[Task data]

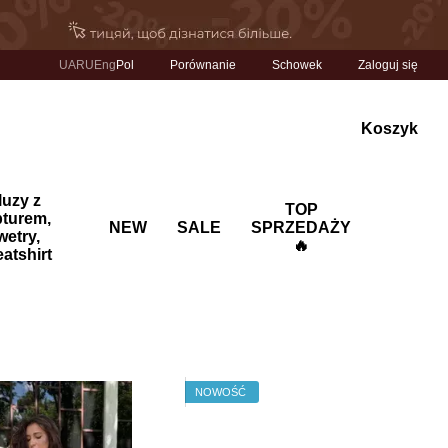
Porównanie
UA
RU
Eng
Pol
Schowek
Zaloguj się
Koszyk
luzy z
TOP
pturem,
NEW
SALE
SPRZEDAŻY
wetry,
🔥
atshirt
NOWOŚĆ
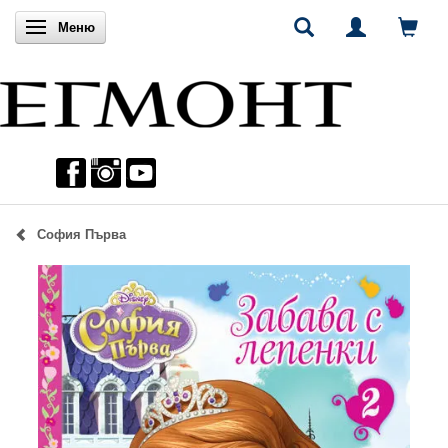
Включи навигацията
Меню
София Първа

[/Task data]

**What you need to do:** Exclude the images and reproduce the remaining data exactly.

**Response below:**
Porównanie
UA
RU
Eng
Pol
Schowek
Zaloguj się
Koszyk
luzy z
TOP
pturem,
NEW
SALE
SPRZEDAŻY
wetry,
🔥
atshirt
NOWOŚĆ
Включи навигацията
Меню
София Първа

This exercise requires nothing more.